Mommie Dearest is Joan Crawford’s daughter Christina’s account of a life lived in the shadow of one of Hollywood’s more genuine fuck-ups.  The stories she tells about her childhood are harrowing, but I came out of it feeling more sorry for Joan, who never overcame her deep unhappiness, than for Christina, who at least managed to find her way out of it and make some sort of normal life for herself.  Worth reading, but steel yourself.

I had been slightly put off The Yiddish Policemen’s Union because for a while it seemed to be one of those books which everyone was reading, and I have a slight and perverse desire not to read those books, or at least not at the same time as everybody else reads them.  I remember mentioning a few years ago to two friends that I was reading We Need to Talk About Kevin, and having them both tell me that they were reading it too.  I felt sullied, and was slightly put off the book.  Anyway, I eventually got around to TYPU and I’m glad I did, because I enjoyed it very much indeed.  I don’t know if it’s because the characters are speaking and thinking in Yiddish (though everything is in English), or if that’s just the way Michael Chabon writes, but the language is so crunchy and substantial that the pleasure one takes in reading it is almost palpable.  It’s exactly as satisfying as making the first footprint in a sheet of deep snow.  It’s also a murder mystery, and I like them lots.

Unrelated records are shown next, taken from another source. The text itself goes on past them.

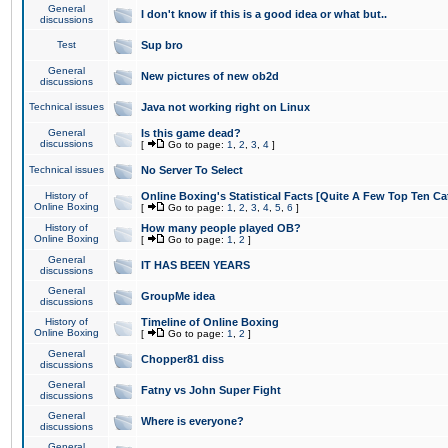
General
I don't know if this is a good idea or what but..
discussions
Test
Sup bro
General
New pictures of new ob2d
discussions
Technical issues
Java not working right on Linux
General
Is this game dead?
discussions
[
Go to page:
1
,
2
,
3
,
4
]
Technical issues
No Server To Select
History of
Online Boxing's Statistical Facts [Quite A Few Top Ten Ca
Online Boxing
[
Go to page:
1
,
2
,
3
,
4
,
5
,
6
]
History of
How many people played OB?
Online Boxing
[
Go to page:
1
,
2
]
General
IT HAS BEEN YEARS
discussions
General
GroupMe idea
discussions
History of
Timeline of Online Boxing
Online Boxing
[
Go to page:
1
,
2
]
General
Chopper81 diss
discussions
General
Fatny vs John Super Fight
discussions
General
Where is everyone?
discussions
General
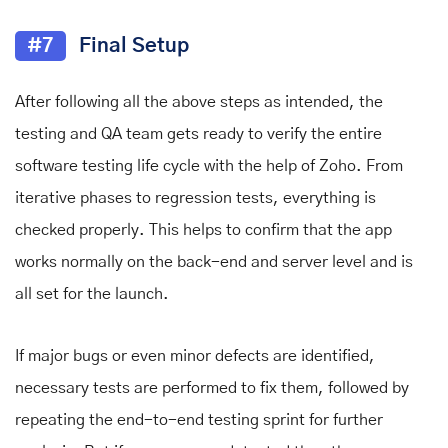
#7
Final Setup
After following all the above steps as intended, the
testing and QA team gets ready to verify the entire
software testing life cycle with the help of Zoho. From
iterative phases to regression tests, everything is
checked properly. This helps to confirm that the app
works normally on the back-end and server level and is
all set for the launch.
If major bugs or even minor defects are identified,
necessary tests are performed to fix them, followed by
repeating the end-to-end testing sprint for further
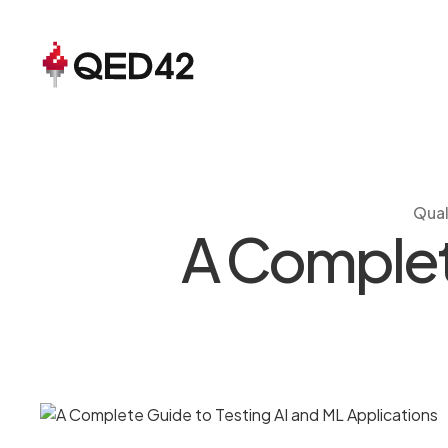
Qual
A Complete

I’m now halfway through a book of short stories by Ethan Coen, which so far I’m also enjoying, and for similar reasons.  But that’s a post for another day.

Shanghai Tower

After a series of stories about mooted and improbable mile-high buildings, it’s almost a novelty to read about one which is actually being built as we speak.  The new Shanghai Tower will be a respectable 632 metres tall, making it the tallest building in China.  What I like most about this story, though, is the way the illustrations make Shanghai look as though it’s either in space, or the future, or both.

Yet another tallest building in the world

Soon, you won’t even need to get in a plane to join the mile high club, if plans for this unlikely-looking structure in Dubai go ahead (alright, it’s a kilometre high.  That’s ONE KILOMETRE).

Here, courtesy of Device Daily, is a chart comparing it to various other buildings around the world.  If you squint, you might just be able to make out Canary Wharf over there on the right:

http://devicedaily.com/wp-content/uploads/2008/10/nakheel-tower-09.jpg

New skyscraper for Paris

The centre may be for the most part the same as it was when Georges-Eugène Haussmann introduced his planning reforms in the 1850s, but in other parts of Paris all kinds of interesting things are happening.  La Défense, to the north-west of the centre, is the city’s business district and has the highest concentration of skyscrapers of any urban area in Europe.  Since the 1980s the most striking of these has been La Grande Arche, which is brilliantly and thoughtfully designed so that it lines up with the Arc de Triomphe and the Arc de Triomphe du Carrousel, whose name I never knew before today, meaning that if you stand in the Tuileries gardens you can look straight through all three of them, over a distance of several miles.

But today inhabitat has designs for a new, ecologically-minded skyscraper which is about twice the height of the Grande Arche (though still smaller than the Eiffel Tower – some things are sacred) and which looks great.  I’m very happy to live in a time when people have discovered that buildings don’t have to be square or rectangular.  We’re building pyramids and pods as well as star-shaped cities and Teletubby houses.  It all makes London’s shard of glass seem almost pedestrian.

Earthquake ball

I’m mesmerised by this YouTube video, which shows a massive counterweight suspended inside Taiwan’s Taipei 101, the world’s tallest building (for now) acting against the tremors felt from the Sichuan earthquake on May 12. I don’t quite understand the physics behind it, but the weight, which more or less stays still as the building sways around it, apparently dampens the effect of the movement. You’ll find an explanation from someone who knows what they’re talking about over at BLDGBLOG:

As earthquake waves pass up through the structure, the ball remains all but stationary; its inertia helps to counteract the movements of the building around it, thus “dampening” the earthquake.